Research talk:Understanding Wikidata's Value/Work log/2017-09-02
Add topicSaturday, September 2, 2017
[edit]The following are our hypotheses related to how Wikidata predicted entity quality and page views (in client pages) relates with edit types (types being bot, semi-automated, logged-in user, and anon). We use ORES for predicted quality which has a scale of E to A where A is the best quality. We use the Perfect Alignment Hypothesis to derive 5 classes of page view counts.
Hypothesis 1: When the entity quality class is fairly low (D or C) and the entity's views are in a lower class than the quality, bots and semi-automated edits are higher in proportion compared to aligned entities of the same quality.
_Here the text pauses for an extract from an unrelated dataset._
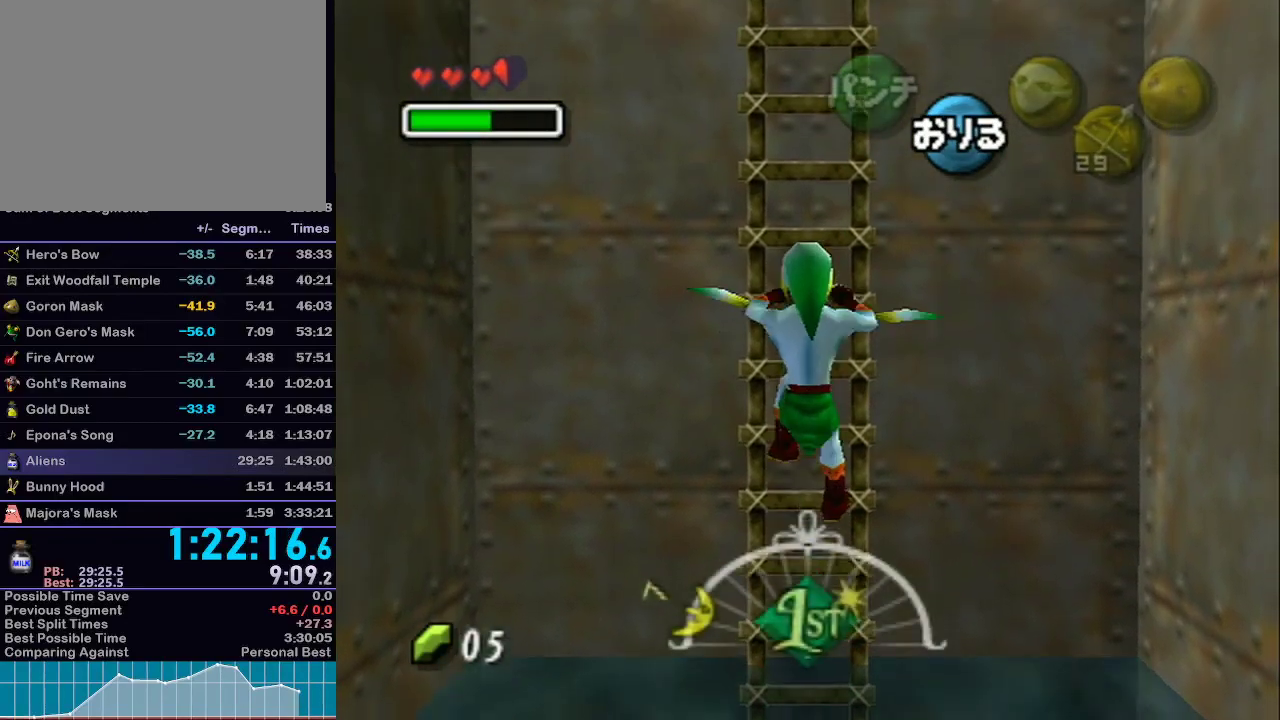
{"dt_ms": 500, "buttons": [], "left_stick": "up", "right_stick": "center", "events": []}
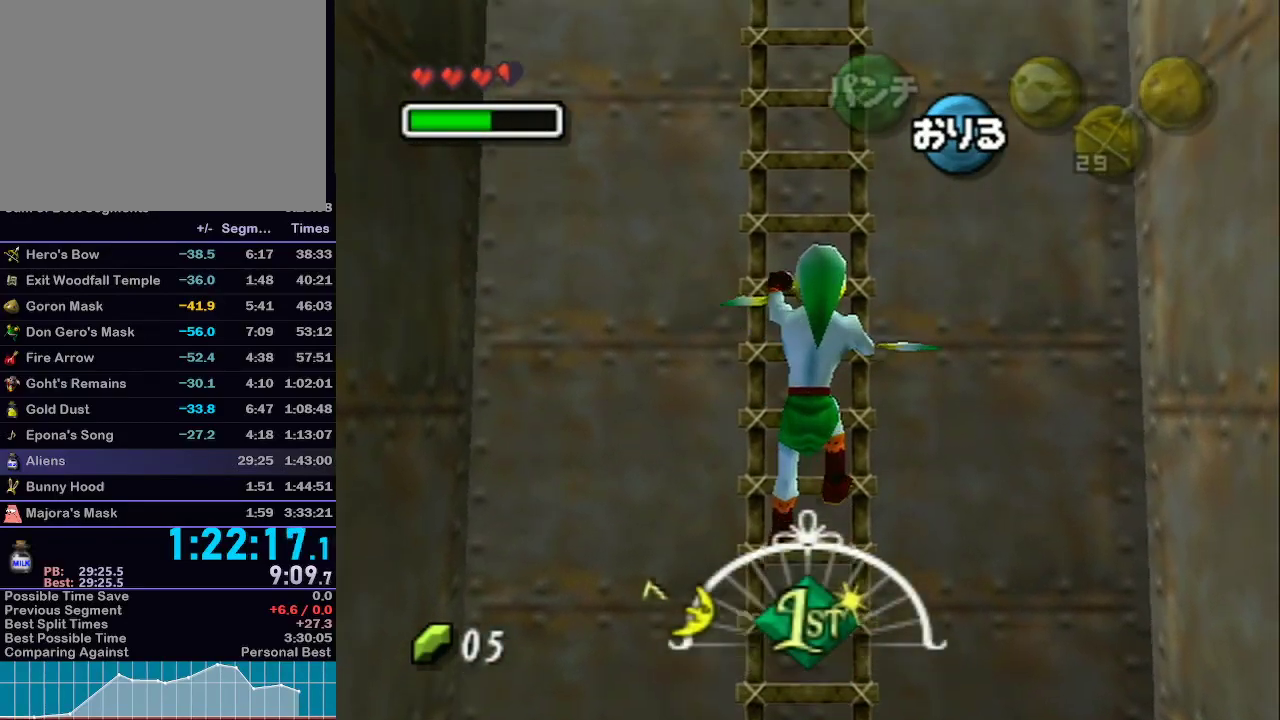
{"dt_ms": 500, "buttons": [], "left_stick": "up", "right_stick": "center", "events": []}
Logged-in user and anon edits are thus lower in proportion.
Rationale for Hypothesis 1: Bots create misalignment by making poor quality, low-viewed entities into somewhat better quality.
Hypothesis 2: High quality class (B or A) aligned data has a higher percentage of human (logged-in user and anon) edits compared to lower quality class aligned data. Bot and semi-automated edits are thus lower in proportion.
Hypothesis 3: High quality class (B or A) misaligned data has a higher percentage of human (logged-in user and anon) edits compared to lower quality class misaligned data. Bot and semi-automated edits are thus lower in proportion.
Rationale for Hypotheses 2 and 3: It takes human (logged-in user and anon) edits to get an entity to become really high quality.